Os camelôs de Contagem, município mineiro que forma a Grande Belo Horizonte, estão tendo lucros elevados com um filme estrelado por Eliza Samudio. Na capa o retrato do goleiro Bruno, cópia pirata, batendo recordes de encomendas em bancas de jornais.
O filme de Tendler são os olhos firmes e o dedo em riste apontando a História.
Não há diferença alguma entre o FANTÁSTICO, que chamam de “show da vida” e os jornaleiros que vendem os exercícios sexuais de Eliza Samudio.
E daí, solta Bruno por que a moça era assim?
Resistir.
Uma denúncia, falo do filme? Nem tanto, uma constatação histórica que a UTOPIA não é tanto utópica se nos voltarmos para o caráter humano do ser, mas a BARBÁRIE é a realidade que nos massacra.
Hiroshima ou Nagazaki. O Vietnã, ou o Iraque. Os campos de concentração recheados de judeus, negros, ciganos, hoje os palestinos.
Sílvio Tendler foi além de Kulbrick
Kulbrick sugeriu num dos seus personagens a volta às cavernas. Um general preocupado com a segurança nacional.
Tendler mostrou as cavernas repletas de BARBÁRIES.
E um extraordinário espaço de luzes.
Se percorrido terminamos na UTOPIA, campos floridos e plenos de amor e vida.
Olhar o outro. Compreender todo o complexo montado para sustentar o show da BARBÁRIE.
Bruno é só uma conseqüência num determinado plano e um desvio noutro. Mas, ambos, têm a mesma raiz.
UTOPIA E BARBÁRIE resta sendo o tempo de uma geração que teima em resistir, porque é preciso resistir.
Deveria fazer parte do currículo das escolas de todos os cantos. Com direito a uma hora de meditação depois.
E a opção. Ou UTOPIA, ou a BARBÁRIE. Aí sim, pausa para o almoço.
Ao molho pardo nos palácios sombrios da BARBÁRIE, ou nos escombros do seu entorno. Ou a vida em seu sentido e sua razão de ser na UTOPIA.

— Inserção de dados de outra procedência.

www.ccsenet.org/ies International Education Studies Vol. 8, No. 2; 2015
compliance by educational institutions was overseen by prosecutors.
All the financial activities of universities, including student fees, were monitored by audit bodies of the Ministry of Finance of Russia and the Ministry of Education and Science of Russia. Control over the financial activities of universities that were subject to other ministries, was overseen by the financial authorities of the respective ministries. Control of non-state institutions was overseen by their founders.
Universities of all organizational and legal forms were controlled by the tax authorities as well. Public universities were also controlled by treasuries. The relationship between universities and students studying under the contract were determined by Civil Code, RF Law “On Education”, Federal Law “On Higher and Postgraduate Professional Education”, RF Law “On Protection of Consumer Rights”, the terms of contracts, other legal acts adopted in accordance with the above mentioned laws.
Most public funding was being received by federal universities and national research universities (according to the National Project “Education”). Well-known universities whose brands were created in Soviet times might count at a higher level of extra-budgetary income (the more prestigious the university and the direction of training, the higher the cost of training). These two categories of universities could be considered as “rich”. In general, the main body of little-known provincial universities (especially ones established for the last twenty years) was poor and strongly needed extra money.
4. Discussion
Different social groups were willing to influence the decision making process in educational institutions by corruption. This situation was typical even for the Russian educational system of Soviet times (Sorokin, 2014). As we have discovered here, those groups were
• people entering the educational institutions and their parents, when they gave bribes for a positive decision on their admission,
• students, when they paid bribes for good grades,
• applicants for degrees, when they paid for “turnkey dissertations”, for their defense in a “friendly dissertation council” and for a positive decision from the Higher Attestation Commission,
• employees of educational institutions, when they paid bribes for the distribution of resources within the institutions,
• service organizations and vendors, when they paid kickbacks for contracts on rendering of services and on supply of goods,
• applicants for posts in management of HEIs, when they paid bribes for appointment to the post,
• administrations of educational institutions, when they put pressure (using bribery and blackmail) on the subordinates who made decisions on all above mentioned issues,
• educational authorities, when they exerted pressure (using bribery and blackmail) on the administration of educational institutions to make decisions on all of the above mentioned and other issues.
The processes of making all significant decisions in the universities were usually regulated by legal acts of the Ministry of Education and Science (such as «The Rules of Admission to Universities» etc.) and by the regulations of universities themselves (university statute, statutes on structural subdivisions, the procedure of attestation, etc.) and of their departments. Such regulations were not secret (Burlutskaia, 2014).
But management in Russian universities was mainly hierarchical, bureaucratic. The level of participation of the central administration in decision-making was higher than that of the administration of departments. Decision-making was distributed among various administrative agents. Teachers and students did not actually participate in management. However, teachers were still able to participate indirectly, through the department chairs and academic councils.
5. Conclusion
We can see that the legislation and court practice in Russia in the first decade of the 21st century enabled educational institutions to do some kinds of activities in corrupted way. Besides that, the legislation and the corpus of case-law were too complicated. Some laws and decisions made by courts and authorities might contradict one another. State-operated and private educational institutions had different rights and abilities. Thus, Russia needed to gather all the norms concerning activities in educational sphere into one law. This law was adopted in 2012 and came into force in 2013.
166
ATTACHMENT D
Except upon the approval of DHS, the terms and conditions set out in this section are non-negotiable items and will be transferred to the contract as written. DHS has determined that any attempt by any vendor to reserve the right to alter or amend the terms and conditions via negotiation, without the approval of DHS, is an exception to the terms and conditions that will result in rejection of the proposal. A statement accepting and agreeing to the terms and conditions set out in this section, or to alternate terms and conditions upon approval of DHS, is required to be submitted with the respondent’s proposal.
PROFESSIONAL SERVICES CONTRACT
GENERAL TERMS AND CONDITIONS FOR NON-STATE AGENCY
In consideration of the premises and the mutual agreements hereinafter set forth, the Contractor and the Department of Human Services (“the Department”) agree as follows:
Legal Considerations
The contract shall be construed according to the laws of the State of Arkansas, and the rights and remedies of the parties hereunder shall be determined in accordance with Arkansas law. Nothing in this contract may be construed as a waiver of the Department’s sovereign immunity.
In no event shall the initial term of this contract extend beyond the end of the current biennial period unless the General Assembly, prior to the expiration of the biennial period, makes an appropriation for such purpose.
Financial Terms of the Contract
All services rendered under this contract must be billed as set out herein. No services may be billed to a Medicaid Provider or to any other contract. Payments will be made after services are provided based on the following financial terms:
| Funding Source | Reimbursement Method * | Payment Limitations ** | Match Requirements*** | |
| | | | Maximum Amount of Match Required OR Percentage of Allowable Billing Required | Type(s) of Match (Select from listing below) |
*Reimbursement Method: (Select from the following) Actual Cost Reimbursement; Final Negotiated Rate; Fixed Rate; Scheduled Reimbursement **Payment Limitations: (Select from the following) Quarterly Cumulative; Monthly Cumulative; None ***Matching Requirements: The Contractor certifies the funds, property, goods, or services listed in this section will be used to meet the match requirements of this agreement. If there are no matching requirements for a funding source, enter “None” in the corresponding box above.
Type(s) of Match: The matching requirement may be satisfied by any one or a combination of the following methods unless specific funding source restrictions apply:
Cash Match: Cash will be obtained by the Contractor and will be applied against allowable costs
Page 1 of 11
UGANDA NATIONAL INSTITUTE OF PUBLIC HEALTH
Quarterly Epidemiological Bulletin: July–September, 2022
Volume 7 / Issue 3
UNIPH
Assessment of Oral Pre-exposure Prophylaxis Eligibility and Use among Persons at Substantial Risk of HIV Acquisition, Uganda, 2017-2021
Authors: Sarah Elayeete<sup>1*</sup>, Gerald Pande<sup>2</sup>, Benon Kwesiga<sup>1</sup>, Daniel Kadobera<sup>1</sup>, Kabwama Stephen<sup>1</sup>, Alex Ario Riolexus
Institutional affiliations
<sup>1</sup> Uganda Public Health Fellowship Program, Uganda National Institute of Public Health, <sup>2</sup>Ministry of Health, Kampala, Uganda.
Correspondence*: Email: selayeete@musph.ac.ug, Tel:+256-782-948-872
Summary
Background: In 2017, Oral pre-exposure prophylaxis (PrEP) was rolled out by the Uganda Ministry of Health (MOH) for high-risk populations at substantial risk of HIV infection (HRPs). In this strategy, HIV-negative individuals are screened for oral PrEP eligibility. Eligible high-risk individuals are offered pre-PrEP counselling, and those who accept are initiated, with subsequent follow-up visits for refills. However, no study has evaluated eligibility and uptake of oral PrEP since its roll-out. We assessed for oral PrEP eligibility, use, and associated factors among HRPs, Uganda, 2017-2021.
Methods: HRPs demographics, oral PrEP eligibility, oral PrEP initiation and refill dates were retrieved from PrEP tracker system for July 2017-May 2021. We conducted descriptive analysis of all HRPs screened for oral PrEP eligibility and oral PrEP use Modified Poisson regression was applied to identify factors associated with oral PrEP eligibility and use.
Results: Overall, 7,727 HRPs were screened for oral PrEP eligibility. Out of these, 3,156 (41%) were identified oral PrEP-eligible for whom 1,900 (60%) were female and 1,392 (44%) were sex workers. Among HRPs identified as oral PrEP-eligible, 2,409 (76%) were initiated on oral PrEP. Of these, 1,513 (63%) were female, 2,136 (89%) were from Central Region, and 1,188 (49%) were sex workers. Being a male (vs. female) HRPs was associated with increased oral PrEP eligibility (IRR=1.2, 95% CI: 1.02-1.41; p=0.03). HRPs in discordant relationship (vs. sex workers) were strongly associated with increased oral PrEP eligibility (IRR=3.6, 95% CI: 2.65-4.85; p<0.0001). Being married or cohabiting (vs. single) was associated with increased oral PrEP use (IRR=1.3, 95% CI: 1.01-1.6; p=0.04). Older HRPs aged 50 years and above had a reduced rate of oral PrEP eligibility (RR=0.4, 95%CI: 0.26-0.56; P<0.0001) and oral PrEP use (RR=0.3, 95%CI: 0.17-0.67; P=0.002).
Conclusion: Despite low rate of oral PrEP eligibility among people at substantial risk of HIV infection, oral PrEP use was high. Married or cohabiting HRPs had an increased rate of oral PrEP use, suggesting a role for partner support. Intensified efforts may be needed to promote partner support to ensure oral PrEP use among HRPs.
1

Se a felicidade é impossível por ser a soma de todas as pulsões como imaginava Freud, a um só tempo, e assim a morte, a UTOPIA certamente tem espinhos, mas tem também todas as cores e matizes do ser.
E aí, a meu juízo, o segredo do filme. A chance do saber e a perspectiva real da escolha. A herança de uma geração repartida em forma de imagens e servida à mesa num extraordinário trabalho de afirmação da crença na UTOPIA.